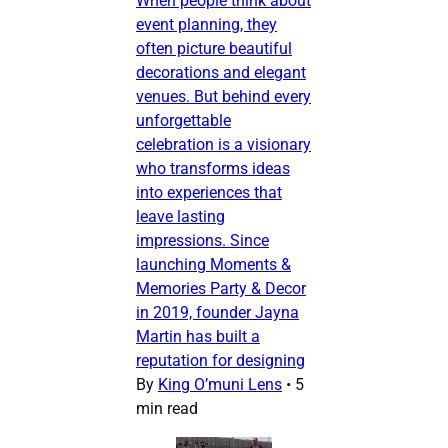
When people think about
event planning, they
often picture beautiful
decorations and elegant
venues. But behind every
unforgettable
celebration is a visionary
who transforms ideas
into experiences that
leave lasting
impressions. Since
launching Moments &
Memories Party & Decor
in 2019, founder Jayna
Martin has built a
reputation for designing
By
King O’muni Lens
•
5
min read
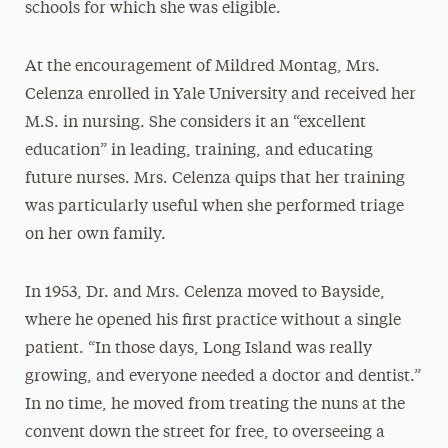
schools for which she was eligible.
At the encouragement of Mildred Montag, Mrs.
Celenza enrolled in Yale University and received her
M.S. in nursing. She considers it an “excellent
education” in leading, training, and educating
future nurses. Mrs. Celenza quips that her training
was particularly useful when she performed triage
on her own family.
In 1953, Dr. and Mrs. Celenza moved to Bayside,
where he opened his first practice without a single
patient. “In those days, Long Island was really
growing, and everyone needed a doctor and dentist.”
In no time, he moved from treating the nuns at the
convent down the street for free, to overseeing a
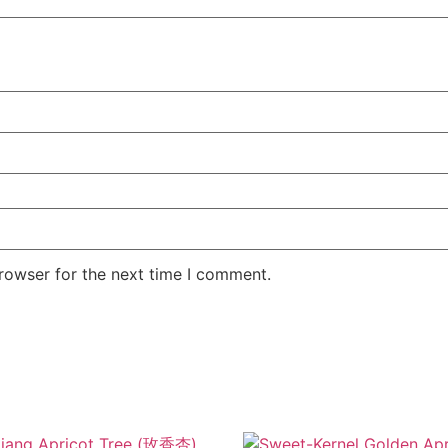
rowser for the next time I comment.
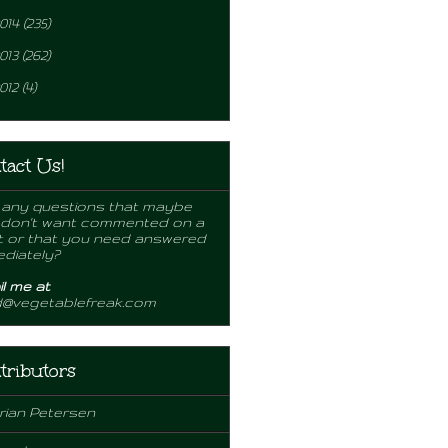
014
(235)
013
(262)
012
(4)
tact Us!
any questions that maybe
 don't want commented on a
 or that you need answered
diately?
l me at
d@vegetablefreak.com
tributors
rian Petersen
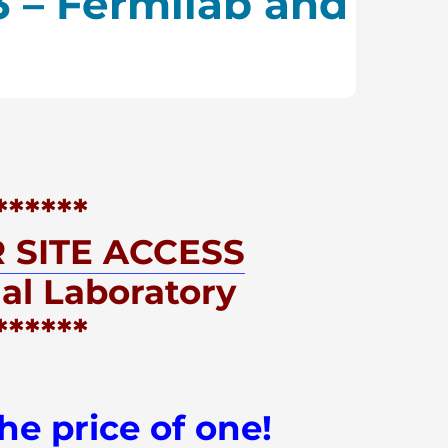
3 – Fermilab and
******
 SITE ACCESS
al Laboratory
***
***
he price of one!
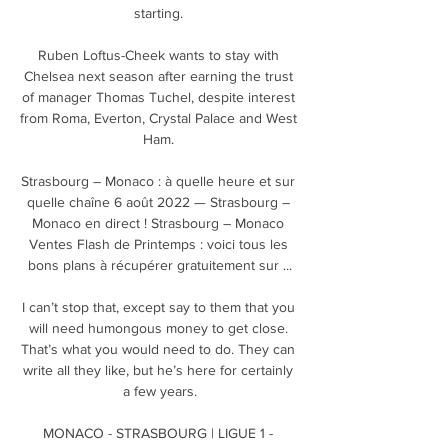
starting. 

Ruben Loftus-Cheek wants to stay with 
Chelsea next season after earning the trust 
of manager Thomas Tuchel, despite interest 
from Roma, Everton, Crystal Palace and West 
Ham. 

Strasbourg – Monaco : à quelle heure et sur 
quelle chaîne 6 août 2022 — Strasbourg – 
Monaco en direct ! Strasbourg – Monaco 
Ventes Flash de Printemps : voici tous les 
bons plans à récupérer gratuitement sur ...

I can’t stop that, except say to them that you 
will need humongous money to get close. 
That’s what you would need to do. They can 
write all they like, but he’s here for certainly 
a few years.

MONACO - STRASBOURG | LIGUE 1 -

......

■ Written task: Reproduce every line of the listing above verbatim, omitting the pictures.

■ Completed task:
When people think about
event planning, they
often picture beautiful
decorations and elegant
venues. But behind every
unforgettable
celebration is a visionary
who transforms ideas
into experiences that
leave lasting
impressions. Since
launching Moments &
Memories Party & Decor
in 2019, founder Jayna
Martin has built a
reputation for designing
By
King O’muni Lens
•
5
min read
schools for which she was eligible.
At the encouragement of Mildred Montag, Mrs.
Celenza enrolled in Yale University and received her
M.S. in nursing. She considers it an “excellent
education” in leading, training, and educating
future nurses. Mrs. Celenza quips that her training
was particularly useful when she performed triage
on her own family.
In 1953, Dr. and Mrs. Celenza moved to Bayside,
where he opened his first practice without a single
patient. “In those days, Long Island was really
growing, and everyone needed a doctor and dentist.”
In no time, he moved from treating the nuns at the
convent down the street for free, to overseeing a
rowser for the next time I comment.
014
(235)
013
(262)
012
(4)
tact Us!
any questions that maybe
 don't want commented on a
 or that you need answered
diately?
l me at
d@vegetablefreak.com
tributors
rian Petersen
3 – Fermilab and
******
 SITE ACCESS
al Laboratory
***
***
he price of one!
starting. 

Ruben Loftus-Cheek wants to stay with 
Chelsea next season after earning the trust 
of manager Thomas Tuchel, despite interest 
from Roma, Everton, Crystal Palace and West 
Ham. 

Strasbourg – Monaco : à quelle heure et sur 
quelle chaîne 6 août 2022 — Strasbourg – 
Monaco en direct ! Strasbourg – Monaco 
Ventes Flash de Printemps : voici tous les 
bons plans à récupérer gratuitement sur ...

I can’t stop that, except say to them that you 
will need humongous money to get close. 
That’s what you would need to do. They can 
write all they like, but he’s here for certainly 
a few years.

MONACO - STRASBOURG | LIGUE 1 -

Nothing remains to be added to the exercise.